One Percent Problems

What Does It Feel Like to Be on Facebook’s Secret ‘Nouveau Riche 250′ List?

Answering the inevitable Quora question.
 What Does It Feel Like to Be on Facebooks Secret Nouveau Riche 250 List?

Dave Morin’s modest marriage proposal in the Maldives (Photo: Gawker)

Over the weekend, Nick Bilton gave lie to the feel-good myth propagated by Mark Zuckerberg’s founder letter–namely that Silicon Valley entrepreneurs aren’t in it for the face-melting wealth. (Apparently, some people truly believe startups decide to sell 25 percent more stock three days before an IPO to make the world a better place.) In The New York Times, however, Mr. Bilton argues that while some moguls, like the rare Mr. Zuckerberg and Steve Jobs, genuinely weigh product over profit, many are just faking it until they make it (very, very big).

As one example of the tenor of conversation that happens behind modest Menlo Park doors, Mr. Bilton points to a clandestine group of early Facebook employees who prefer to compare spending habits with like-minded multi-millionaires:

“At Facebook, the first 250 employees are on a highly secret list called TNR250, for The Nouveau Riche 250. They discuss things they plan to buy when they sell their hundreds of millions of dollars in stock: boats, planes, artwork, even an island. (To be fair, philanthropy is also discussed.)”

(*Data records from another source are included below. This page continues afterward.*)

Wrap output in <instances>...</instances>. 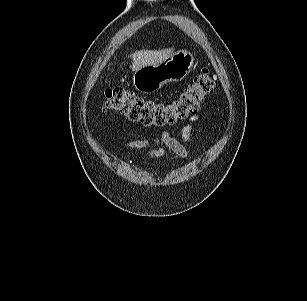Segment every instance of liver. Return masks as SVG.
<instances>
[{"instance_id": "obj_1", "label": "liver", "mask_w": 307, "mask_h": 301, "mask_svg": "<svg viewBox=\"0 0 307 301\" xmlns=\"http://www.w3.org/2000/svg\"><path fill=\"white\" fill-rule=\"evenodd\" d=\"M173 54V49H163L159 51L141 50L132 54V70L137 71L144 66L159 64Z\"/></svg>"}]
</instances>
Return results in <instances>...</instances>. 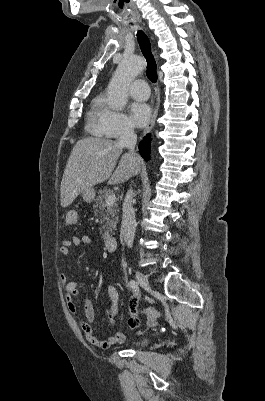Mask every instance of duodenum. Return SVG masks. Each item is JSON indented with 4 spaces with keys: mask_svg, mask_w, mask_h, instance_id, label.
<instances>
[{
    "mask_svg": "<svg viewBox=\"0 0 265 401\" xmlns=\"http://www.w3.org/2000/svg\"><path fill=\"white\" fill-rule=\"evenodd\" d=\"M104 244L108 251L113 252L117 248V239L114 236H109L105 239Z\"/></svg>",
    "mask_w": 265,
    "mask_h": 401,
    "instance_id": "obj_1",
    "label": "duodenum"
}]
</instances>
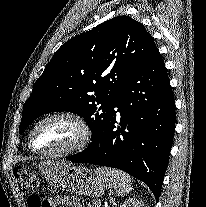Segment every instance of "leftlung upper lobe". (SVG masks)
Masks as SVG:
<instances>
[{"instance_id": "left-lung-upper-lobe-1", "label": "left lung upper lobe", "mask_w": 206, "mask_h": 207, "mask_svg": "<svg viewBox=\"0 0 206 207\" xmlns=\"http://www.w3.org/2000/svg\"><path fill=\"white\" fill-rule=\"evenodd\" d=\"M157 49L143 25L118 16L75 36L54 54L25 102L19 133L37 117L68 111L85 118L94 139L118 91Z\"/></svg>"}]
</instances>
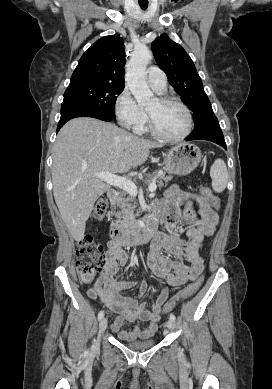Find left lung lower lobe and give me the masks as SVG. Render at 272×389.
Here are the masks:
<instances>
[{
  "mask_svg": "<svg viewBox=\"0 0 272 389\" xmlns=\"http://www.w3.org/2000/svg\"><path fill=\"white\" fill-rule=\"evenodd\" d=\"M190 140H209L212 142L217 143L218 145L222 146L224 149L226 148V143L223 137V133L221 131V128L219 126V122L217 118L201 129L197 131H193L187 138L186 141Z\"/></svg>",
  "mask_w": 272,
  "mask_h": 389,
  "instance_id": "obj_1",
  "label": "left lung lower lobe"
}]
</instances>
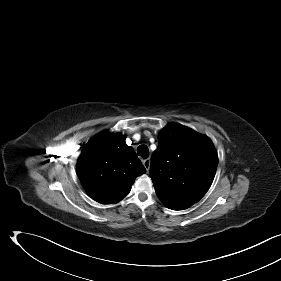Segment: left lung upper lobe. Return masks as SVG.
<instances>
[{
    "mask_svg": "<svg viewBox=\"0 0 281 281\" xmlns=\"http://www.w3.org/2000/svg\"><path fill=\"white\" fill-rule=\"evenodd\" d=\"M158 141L150 167L157 196L170 209H187L213 182L218 165L214 145L207 136L178 123L164 127Z\"/></svg>",
    "mask_w": 281,
    "mask_h": 281,
    "instance_id": "5c2ea615",
    "label": "left lung upper lobe"
}]
</instances>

Naturally, inquiring minds inside the bubble turned to Quora, the Q&A platform cofounded by Facebook alums, to ask about the group, referencing Mr. Bilton’s article. Although the user who posted the question merely wondered if the list really existed, one savvy anonymous responder, claiming to be a Facebook employee, anticipated Quora’s favorite query: how does X feel?

Wrote the respondent:

“Yeah, I’m an early FB employee and on that list.  It’s pretty spammy and often filled with solicitations for angel investing, philanthropy, etc, which is sort of exactly what you’d expect.  Not quite the yacht lounge we were told it would be.”

Pobrecito early Facebookers, can’t even get some good yacht talk going. Times like this, really makes you appreciate the candor of one Captain Larry Ellison.